There will be an eyepatch over the eye after surgery. Please keep it on until the eye care team takes it off the next day.

Some mild eye discomfort is normal the night after surgery, as well as for the first few weeks after surgery. It is ok to take acetaminophen (e.g., Tylenol) for mild pain after surgery. If the pain is severe and not improving with acetaminophen, please call or see your eye doctor.

For 4-7 days after surgery, do not rub the eye that had surgery, avoid heavy lifting or straining, and do not submerge the eye that had surgery underwater (no bathing or swimming).

It is ok to shower after surgery, but avoid getting tap water in the eye that had surgery.

Gas bubble/oil bubble precautions

If the doctor placed a gas or oil bubble in the eye, you cannot sleep or lay flat on your back while the gas or oil bubble is in the eye. Please position per your doctor’s instructions.

If you have a gas bubble in the eye, you cannot fly on an airplane or go up to high altitudes until the gas bubble goes away.

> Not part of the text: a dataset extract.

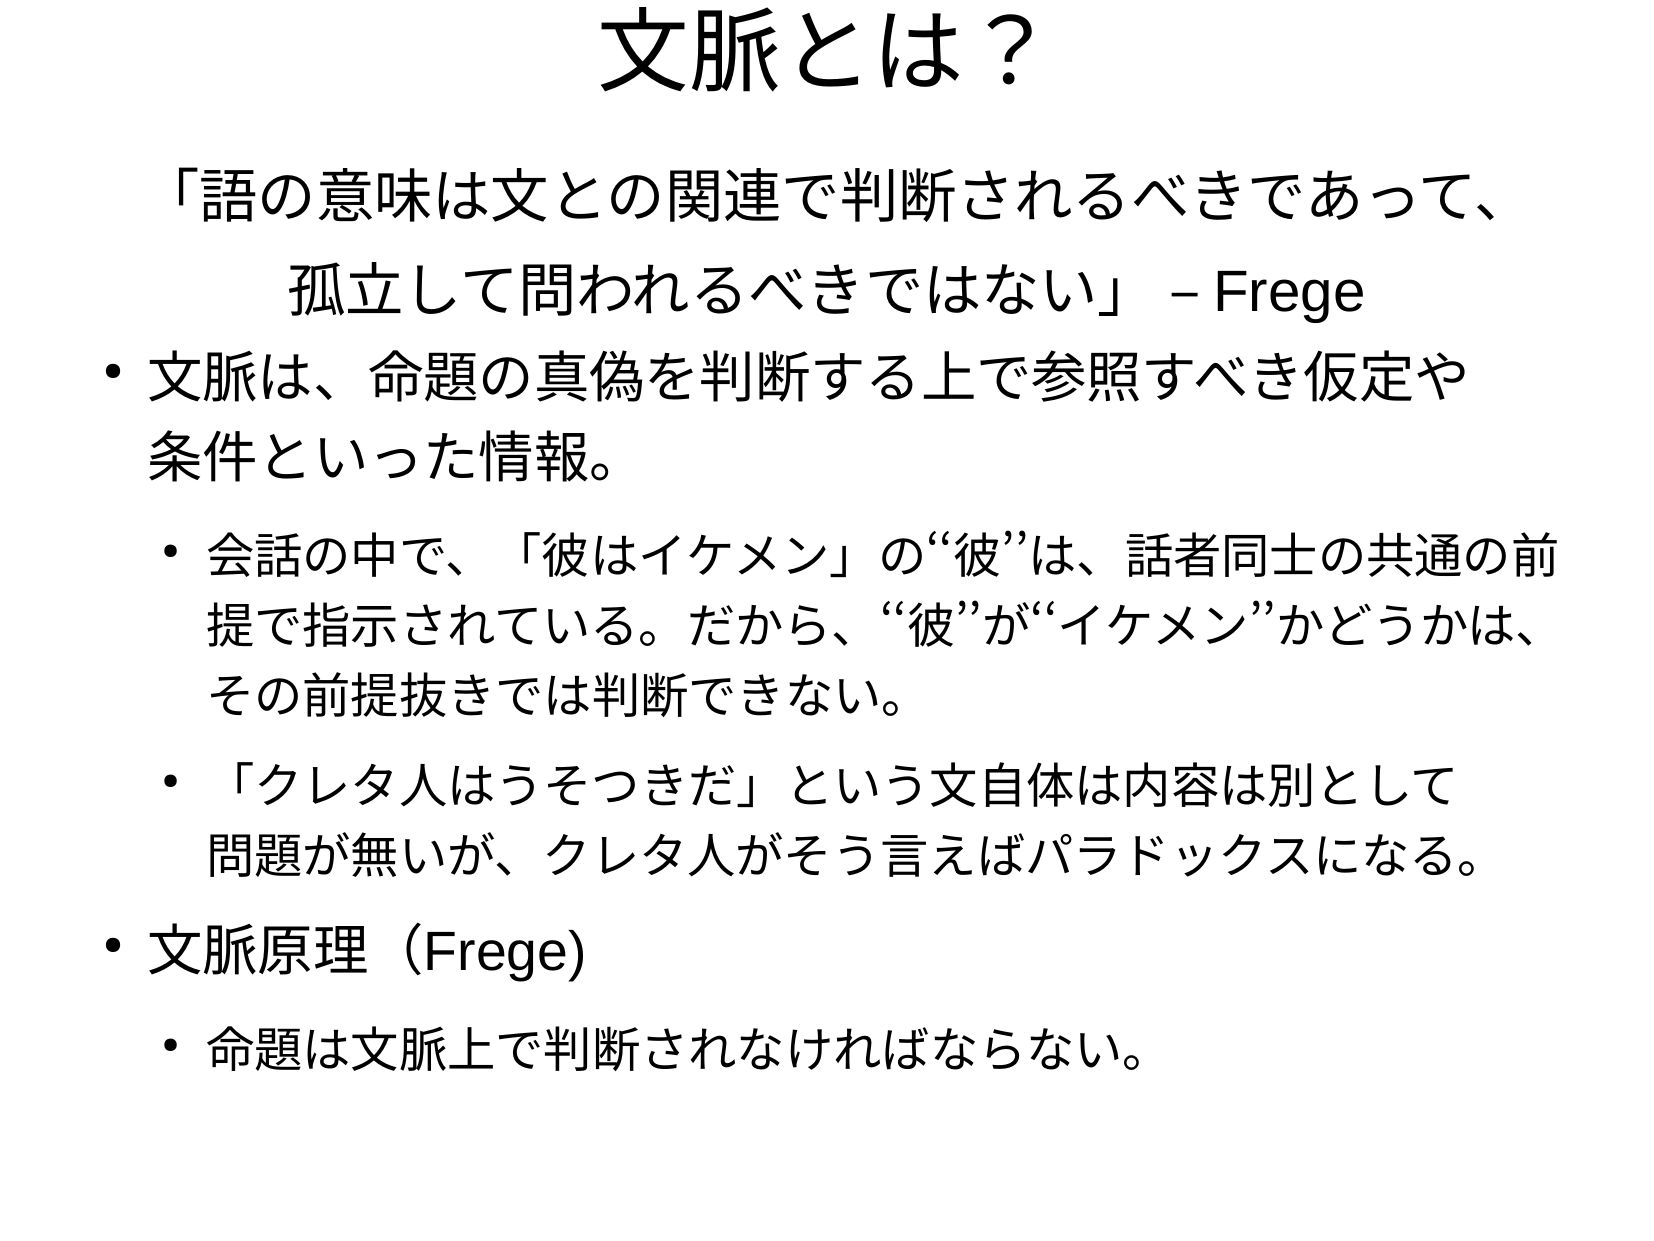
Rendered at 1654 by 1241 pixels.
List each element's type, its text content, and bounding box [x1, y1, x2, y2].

title 文脈とは？ 「語の意味は文との関連で判断されるべきであって、 孤立して問われるべきではない」 – Frege [82, 21, 1571, 285]
list 文脈は、命題の真偽を判断する上で参照すべき仮定や 条件といった情報。 会話の中で、「彼はイケメン」の‘‘彼’’は、話者同士の共通の前提で指示されている。だから、‘‘彼’’が‘‘イケメン’’かどうかは、 その前提抜きでは判断できない。 「クレタ人はうそつきだ」という文自体は内容は別として 問題が無いが、クレタ人がそう言えばパラドックスになる。 文脈原理（Frege) 命題は文脈上で判断されなければならない。 [88, 333, 1577, 1152]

A gas bubble will slowly go away over 1-2 months, while a silicone oil bubble will require another surgery to remove it.

You may notice a line in your vision as the gas bubble goes away. This is normal.

Blood thinners

If you had your blood thinners stopped prior to surgery, please ask your doctors when you can restart them.

You may notice mild floaters, mild flashing lights, or mild bloody discharge from the eye after surgery. This is normal.

If you develop severe eye pain, or severe vision decrease after surgery, please call or see your eye doctor immediately. The phone number for the Loma Linda University Eye Institute is 909-558-EYES or 909-558-4000.